◆ TEXT PROVIDED ◆
DINING: Tapas Eateries

Written by 
Bess Hochstein
Photography by 
Odgen Gigli
Three Spanish restaurants in the area celebrate small plates

 

Before chef Luis Zambrano opened Viva in Glendale, Massachusetts, he did the requisite research, reading up on Spanish cuisine and visiting Spanish restaurants in Boston and New York City. But he also wanted to gain some serious hands-on know-how, so, in 2004, Zambrano went straight to the source. With Spanish grandparents, the Colombian-born chef could have worked in a restaurant owned by a family member, but, he says, “They would have babied me.” 

 

Instead, he did a stint in a hundred-year-old tapas restaurant in the town of Tarragona in Catalonia, owned by a friend of his uncle. “My uncle told him, ‘That’s my nephew, treat him like crap,’” quips Zambrano, who was amazed at how the tiny kitchen was able to turn out a vast array of tapas—small, savory Spanish dishes served either hot or cold.

 

That visit to Spain, Zambrano’s first since a family trip in 1971, came three years before he purchased the restaurant on Route 183 that longtime Berkshirites remember as Mundy’s. After leaving Manhattan in 2001 and cooking his way through high-end kitchens in the region—including Wheatleigh in Lenox, Massachusetts, and Gedney Farm in New Marlborough, Massachusetts—Zambrano aimed to start his own restaurant; he had even purchased tables and chairs years earlier and kept them in storage for just such a purpose.

 

Recognizing the area’s plethora of French, Italian, and Asian eateries, Zambano reached back to his roots by opening ViVa, a Spanish restaurant, in 2007. “I saw an opportunity to give the area something different,” he says. “It was something new.” Since then, two other eateries have drawn on the tapas tradition: Mission Bar + Tapas in Pittsfield, Massachusetts, and (p.m.) wine bar in Hudson, New York.

◆ TRY IT ◆
Carry the article on Berkshire-area tapas restaurants forward from its final sentence, in the same style.

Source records

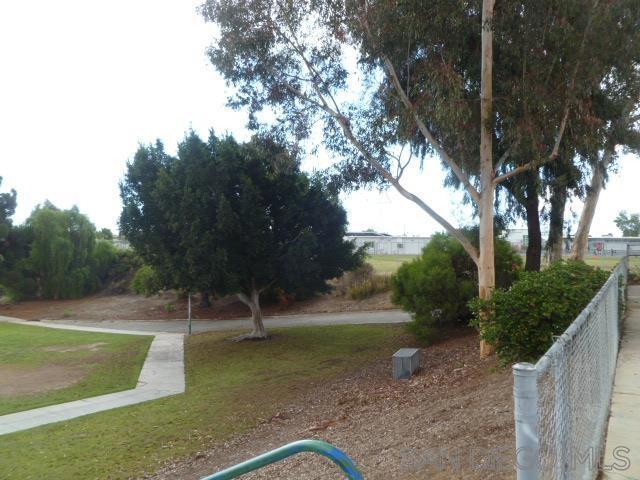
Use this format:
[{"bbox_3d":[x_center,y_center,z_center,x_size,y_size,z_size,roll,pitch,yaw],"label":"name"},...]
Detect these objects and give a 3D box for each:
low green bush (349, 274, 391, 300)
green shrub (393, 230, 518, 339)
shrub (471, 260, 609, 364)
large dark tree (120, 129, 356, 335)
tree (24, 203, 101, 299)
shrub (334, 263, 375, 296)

◆ RESULT ◆
Though all three are relative newcomers to the Berkshires, tapas-style cuisine has long held a place in more established local restaurants. In Williamstown, Massachusetts, for example, Mezze Bistro + Bar, whose name derives from the Mediterranean tradition of diminutive dishes, offers an array of “small plates” on its menu, including several that might be found on nearly any authentic Spanish tapas list—such as cured olives or Marcona almonds—as does its sister restaurant, Allium, in Great Barrington, Massachusetts. 

 

The menu at Stagecoach Tavern in Sheffield, Massachusetts, begins with “Snacks” in the tapas tradition, including a head of olive-oil-roasted garlic and Idiazábal, a Spanish cheese from the Basque region, served with almonds and honey. Diners at Rouge, in West Stockbridge, Massachusetts, will find an extensive tapas menu, including two types of those ubiquitous olives as well as piparras, Basque peppers.

 

For the culinarily curious, tapas are an antidote to the tyranny of the main course. Adventurous eaters who have embraced dining customs from other cultures centered on small tastes of many different foods—dim sum from China; mezze from the Mediterranean; thali from India; and the vast array of finger foods from Japan—will find themselves comfortable with tapas-style dining.
Food historians trace the origins of tapas to the thirteenth century, when Castilian monarch Alfonso X (Alfonso the Wise) decreed that alcohol could not be served without food.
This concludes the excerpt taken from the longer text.